Cultural Center events include entertainment and educational topics
The Community Cultural Center, 411 S. Western Ave., will host several educational and entertainment events during the coming weeks.
American Indian drummers and dancers will gather May 3 for the 26th annual United Powwow at the Omak Tribal Longhouse on Mission Road east of town. The free event is open to the public. The theme is “Families Closing the GAP: Graduate, Attendance and Participate,” with support coming from the Colville Confederated Tribes K-12 Youth and Attendance Program. Students and families will be honored for attending school. A plaque dedication is planned in memory of Christine Quintasket, whose pen name was Mourning Dove. Quintasket, a Colville tribal member, was the first American Indian woman to publish a novel. A symposium celebrating her accomplishments was last fall in Omak-Okanogan. The powwow’s first grand entry will begin at 1 p.m., with dinner following at 5 p.m., and an evening grand entry at 7 p.m. Soy Redthunder will be the emcee and Dan Nanamkin will be the arena director. A United Powwow queen and princess will also be selected for the 2014-15 year. All drummers and dancers are welcome, and host drums will be chosen at each session. The drug- and alcohol-free event is supported by the Wenatchee Valley College at Omak Red Road Association and the Omak School District Salish language class.

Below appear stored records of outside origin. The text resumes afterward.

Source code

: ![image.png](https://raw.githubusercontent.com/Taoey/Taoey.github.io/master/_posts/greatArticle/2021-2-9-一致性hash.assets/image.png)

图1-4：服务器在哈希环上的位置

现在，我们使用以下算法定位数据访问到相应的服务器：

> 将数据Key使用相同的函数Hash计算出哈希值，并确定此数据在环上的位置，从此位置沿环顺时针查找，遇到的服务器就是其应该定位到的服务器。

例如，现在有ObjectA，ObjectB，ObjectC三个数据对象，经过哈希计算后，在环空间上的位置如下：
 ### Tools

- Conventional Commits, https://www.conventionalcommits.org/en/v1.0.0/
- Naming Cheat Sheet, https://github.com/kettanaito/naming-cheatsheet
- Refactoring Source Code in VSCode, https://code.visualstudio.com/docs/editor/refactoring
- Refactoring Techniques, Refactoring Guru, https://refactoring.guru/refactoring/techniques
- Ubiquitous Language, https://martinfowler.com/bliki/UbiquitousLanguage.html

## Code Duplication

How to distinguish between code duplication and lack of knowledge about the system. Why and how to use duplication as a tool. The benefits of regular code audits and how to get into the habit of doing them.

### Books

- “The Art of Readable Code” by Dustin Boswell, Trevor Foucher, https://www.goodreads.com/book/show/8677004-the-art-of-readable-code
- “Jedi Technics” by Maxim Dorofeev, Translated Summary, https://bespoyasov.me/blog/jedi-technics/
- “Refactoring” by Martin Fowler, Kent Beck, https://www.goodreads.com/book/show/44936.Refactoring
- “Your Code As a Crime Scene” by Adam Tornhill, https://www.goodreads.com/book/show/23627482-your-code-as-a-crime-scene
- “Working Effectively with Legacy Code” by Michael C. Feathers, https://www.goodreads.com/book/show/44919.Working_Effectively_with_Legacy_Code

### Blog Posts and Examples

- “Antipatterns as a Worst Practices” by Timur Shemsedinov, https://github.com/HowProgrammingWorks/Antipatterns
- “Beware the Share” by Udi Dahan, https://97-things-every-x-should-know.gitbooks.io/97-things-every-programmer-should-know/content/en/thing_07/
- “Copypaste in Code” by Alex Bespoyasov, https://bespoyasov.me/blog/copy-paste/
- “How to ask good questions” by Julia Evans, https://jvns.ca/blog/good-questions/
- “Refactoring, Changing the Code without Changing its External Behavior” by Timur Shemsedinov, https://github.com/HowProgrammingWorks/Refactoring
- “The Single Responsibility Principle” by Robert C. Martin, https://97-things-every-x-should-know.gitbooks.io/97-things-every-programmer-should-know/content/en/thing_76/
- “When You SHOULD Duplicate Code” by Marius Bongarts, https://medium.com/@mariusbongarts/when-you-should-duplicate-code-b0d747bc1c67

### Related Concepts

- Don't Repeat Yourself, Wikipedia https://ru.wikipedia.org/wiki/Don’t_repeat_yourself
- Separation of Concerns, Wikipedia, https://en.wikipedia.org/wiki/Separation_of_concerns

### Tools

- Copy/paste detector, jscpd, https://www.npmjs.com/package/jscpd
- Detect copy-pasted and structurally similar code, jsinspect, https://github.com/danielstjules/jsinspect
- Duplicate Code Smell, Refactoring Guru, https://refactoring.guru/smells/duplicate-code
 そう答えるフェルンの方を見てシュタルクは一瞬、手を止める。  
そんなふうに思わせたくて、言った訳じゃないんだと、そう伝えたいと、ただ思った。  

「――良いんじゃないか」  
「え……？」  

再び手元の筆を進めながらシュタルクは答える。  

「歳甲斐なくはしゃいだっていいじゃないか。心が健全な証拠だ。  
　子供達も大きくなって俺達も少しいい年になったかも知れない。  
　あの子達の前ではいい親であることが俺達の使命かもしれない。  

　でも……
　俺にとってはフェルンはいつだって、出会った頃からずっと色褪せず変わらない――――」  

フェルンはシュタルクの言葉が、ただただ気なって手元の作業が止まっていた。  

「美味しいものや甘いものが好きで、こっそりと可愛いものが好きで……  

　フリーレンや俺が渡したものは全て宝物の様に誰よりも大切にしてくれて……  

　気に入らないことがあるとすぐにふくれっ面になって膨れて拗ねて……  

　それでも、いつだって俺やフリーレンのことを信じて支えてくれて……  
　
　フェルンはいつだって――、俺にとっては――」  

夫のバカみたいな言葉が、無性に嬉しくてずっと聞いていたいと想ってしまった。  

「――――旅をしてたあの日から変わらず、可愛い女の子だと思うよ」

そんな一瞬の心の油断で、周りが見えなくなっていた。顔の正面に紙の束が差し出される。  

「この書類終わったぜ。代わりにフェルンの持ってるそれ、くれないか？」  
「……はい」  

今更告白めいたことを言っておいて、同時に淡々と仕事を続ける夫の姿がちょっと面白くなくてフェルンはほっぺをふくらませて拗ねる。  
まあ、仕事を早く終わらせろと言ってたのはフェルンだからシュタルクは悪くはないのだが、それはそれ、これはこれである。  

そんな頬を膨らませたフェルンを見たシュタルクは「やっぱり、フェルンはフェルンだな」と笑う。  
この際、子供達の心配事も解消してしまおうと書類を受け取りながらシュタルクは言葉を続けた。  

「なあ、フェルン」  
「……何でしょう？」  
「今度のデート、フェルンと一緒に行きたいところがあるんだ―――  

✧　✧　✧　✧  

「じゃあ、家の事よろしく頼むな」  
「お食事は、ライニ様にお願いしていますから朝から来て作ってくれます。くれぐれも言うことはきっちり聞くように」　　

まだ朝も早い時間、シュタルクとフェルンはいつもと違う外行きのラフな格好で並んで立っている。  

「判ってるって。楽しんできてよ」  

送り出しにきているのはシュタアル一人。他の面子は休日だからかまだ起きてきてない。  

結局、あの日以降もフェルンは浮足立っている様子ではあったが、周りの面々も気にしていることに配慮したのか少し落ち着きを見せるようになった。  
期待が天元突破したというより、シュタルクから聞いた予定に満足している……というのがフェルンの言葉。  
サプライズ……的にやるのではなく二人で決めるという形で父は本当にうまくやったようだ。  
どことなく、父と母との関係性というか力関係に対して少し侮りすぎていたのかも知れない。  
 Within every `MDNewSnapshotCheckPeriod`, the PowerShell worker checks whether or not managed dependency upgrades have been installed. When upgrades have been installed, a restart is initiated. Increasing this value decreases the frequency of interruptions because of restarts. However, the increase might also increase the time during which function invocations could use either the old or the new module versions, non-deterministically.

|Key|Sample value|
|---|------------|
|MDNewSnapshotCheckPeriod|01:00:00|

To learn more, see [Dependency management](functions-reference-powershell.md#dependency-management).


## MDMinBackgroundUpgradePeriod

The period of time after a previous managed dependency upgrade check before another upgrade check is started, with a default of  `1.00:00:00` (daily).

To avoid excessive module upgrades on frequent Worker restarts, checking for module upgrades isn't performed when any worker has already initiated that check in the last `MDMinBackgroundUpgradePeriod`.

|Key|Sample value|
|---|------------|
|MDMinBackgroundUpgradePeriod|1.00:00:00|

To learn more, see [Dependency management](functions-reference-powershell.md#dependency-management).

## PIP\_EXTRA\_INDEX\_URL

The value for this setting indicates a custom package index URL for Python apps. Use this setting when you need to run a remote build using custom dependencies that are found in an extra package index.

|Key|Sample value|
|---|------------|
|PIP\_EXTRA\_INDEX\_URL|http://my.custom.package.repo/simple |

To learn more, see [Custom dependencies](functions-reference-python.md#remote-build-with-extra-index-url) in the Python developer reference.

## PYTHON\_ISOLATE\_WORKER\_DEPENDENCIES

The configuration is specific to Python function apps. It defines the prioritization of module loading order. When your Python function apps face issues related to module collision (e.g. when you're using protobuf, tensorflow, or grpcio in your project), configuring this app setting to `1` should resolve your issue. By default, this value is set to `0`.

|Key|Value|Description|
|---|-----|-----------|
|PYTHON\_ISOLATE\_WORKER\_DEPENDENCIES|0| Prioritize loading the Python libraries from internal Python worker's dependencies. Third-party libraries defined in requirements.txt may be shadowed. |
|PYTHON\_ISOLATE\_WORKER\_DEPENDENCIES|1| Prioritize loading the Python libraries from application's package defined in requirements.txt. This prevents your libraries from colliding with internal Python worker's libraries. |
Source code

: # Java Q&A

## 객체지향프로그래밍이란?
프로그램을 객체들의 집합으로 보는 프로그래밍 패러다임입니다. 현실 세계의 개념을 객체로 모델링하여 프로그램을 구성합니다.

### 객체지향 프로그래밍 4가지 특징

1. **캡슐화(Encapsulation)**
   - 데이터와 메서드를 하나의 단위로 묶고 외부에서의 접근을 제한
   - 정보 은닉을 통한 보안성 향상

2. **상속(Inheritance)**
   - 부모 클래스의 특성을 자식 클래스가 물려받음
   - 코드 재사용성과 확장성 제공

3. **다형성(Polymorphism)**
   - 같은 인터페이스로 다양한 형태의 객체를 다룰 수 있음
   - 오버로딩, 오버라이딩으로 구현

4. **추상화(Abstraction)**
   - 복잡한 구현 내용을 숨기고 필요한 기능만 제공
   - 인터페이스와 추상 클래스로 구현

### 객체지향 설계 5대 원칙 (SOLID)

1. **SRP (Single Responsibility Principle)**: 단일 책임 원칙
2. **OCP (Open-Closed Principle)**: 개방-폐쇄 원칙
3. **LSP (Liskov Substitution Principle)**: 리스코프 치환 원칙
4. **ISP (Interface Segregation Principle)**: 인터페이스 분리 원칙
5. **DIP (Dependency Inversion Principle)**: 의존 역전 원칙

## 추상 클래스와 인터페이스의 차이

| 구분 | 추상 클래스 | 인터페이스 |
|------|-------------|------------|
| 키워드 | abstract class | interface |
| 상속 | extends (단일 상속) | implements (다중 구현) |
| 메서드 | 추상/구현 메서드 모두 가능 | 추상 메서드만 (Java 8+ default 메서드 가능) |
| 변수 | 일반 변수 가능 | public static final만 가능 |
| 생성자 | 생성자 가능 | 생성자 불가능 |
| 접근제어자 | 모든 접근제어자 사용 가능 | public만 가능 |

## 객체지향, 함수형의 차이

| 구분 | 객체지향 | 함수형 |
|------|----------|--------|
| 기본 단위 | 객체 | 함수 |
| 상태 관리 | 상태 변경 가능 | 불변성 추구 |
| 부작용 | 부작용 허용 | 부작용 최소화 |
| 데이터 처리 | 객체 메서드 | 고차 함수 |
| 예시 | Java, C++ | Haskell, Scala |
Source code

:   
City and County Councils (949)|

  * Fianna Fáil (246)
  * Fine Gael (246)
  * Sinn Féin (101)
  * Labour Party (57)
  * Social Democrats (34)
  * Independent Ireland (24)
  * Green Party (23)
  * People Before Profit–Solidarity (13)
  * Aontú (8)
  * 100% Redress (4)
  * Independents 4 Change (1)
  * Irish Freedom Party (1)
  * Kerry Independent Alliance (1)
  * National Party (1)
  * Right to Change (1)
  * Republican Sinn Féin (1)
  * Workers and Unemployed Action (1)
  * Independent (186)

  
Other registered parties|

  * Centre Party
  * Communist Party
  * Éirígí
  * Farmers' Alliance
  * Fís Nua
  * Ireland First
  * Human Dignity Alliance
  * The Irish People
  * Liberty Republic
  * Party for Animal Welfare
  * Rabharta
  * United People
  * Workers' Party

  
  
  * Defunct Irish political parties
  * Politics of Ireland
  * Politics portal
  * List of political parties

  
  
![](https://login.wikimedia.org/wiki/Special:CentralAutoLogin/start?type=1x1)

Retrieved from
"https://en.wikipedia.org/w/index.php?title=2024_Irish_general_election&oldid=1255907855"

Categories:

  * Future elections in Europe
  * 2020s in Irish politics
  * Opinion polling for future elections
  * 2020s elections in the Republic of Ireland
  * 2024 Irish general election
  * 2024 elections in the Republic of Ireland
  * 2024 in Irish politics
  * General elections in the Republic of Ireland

The Merc Playhouse Children’s Musical Theater will present “Willy Wonka Jr.” on May 9-18 at the theater, 101 S. Glover St. The show is based on the book “Charlie and the Chocolate Factory,” by Roald Dahl. Curtain times are 7 p.m. Fridays and Saturdays, and 2 p.m. Sundays. Admission will be charged. A “pay what you can” performance will be at 7 p.m. May 15. The cast features 33 Methow Valley children, costumes, lights and sound by Liberty Bell High students, and set pieces by the Liberty Bell High School construction, welding and art classes.
A Tonasket-area Easter egg hunt is planned for 10 a.m. Saturday at the school complex, 35 state Highway 20.